The YouTube comedy duo Tough Bobas are part of a new generation of political satirists in Taiwan gaining popularity by poking fun at China. (Video: Courtesy of Tough Bobas, Photo: Courtesy of Tough Bobas)

During a brief period of days in early 2021 when audio discussion app Clubhouse was accessible in China, they hosted a room for Uyghurs, the mostly Muslim minority from Xinjiang in northwest China, to share experiences about life during the sweeping internment and “reeducation” campaign in their homeland with Han Chinese.

Wang considers it important to show that in Taiwan you can make jokes about the Chinese Communist Party and still make a living. In her telling, a burgeoning Taiwanese political comedy scene in the 1990s faded under President and Kuomintang leader Ma Ying-jeou, who promoted economic ties with China from 2008 to 2016.
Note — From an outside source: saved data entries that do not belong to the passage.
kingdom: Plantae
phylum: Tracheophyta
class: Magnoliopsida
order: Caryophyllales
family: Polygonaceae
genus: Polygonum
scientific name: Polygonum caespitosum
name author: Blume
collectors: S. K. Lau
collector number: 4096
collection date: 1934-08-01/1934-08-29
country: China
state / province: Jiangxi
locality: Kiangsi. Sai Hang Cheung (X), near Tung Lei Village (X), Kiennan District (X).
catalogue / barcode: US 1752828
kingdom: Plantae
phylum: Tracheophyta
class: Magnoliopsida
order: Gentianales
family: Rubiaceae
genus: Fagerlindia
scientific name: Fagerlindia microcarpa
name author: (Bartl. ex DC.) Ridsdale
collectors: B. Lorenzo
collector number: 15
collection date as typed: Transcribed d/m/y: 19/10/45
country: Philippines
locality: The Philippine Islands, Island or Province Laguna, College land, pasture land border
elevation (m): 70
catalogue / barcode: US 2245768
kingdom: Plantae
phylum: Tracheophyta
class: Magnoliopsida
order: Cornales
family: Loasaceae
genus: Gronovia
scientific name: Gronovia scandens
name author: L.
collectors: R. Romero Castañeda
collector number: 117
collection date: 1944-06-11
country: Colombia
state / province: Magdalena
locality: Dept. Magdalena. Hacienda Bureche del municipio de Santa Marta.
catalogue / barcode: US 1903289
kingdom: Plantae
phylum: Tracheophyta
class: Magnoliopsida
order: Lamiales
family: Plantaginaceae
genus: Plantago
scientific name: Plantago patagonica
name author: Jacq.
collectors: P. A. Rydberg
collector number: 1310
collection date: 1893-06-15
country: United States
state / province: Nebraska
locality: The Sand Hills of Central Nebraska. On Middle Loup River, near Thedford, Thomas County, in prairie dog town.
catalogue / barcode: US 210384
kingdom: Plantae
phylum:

“People censored themselves because they have business in China,” Wang said. But repression in Xinjiang and Hong Kong made many in Taiwan reconsider. “They started to realize it’s important for us to say what we want to say,” she added.

Fear of losing access to the Chinese market remains a concern for many in the entertainment industry — and not just in Taiwan. “Initially we planned to shoot ‘Tough Bobas’ in the U.S., but we were turned down by many American actors who were afraid to touch this subject,” Young said.

But in Taiwan, at least, finding support is getting easier. Both Bailingguo News and EyeCTV have recently secured new financial backing from advertisers and investors. Wang and Young received sponsorship to shoot “Tough Bobas” Season 2, while Chen, as the face of EyeCTV, has secured brand endorsement deals with Ikea and Dyson.

According to Chen, businesses’ interest in supporting the show has increased markedly in recent years, and some companies that declined to work with EyeCTV previously recently contacted him about advertising opportunities. “People seem to have realized that there is a market here,” he said.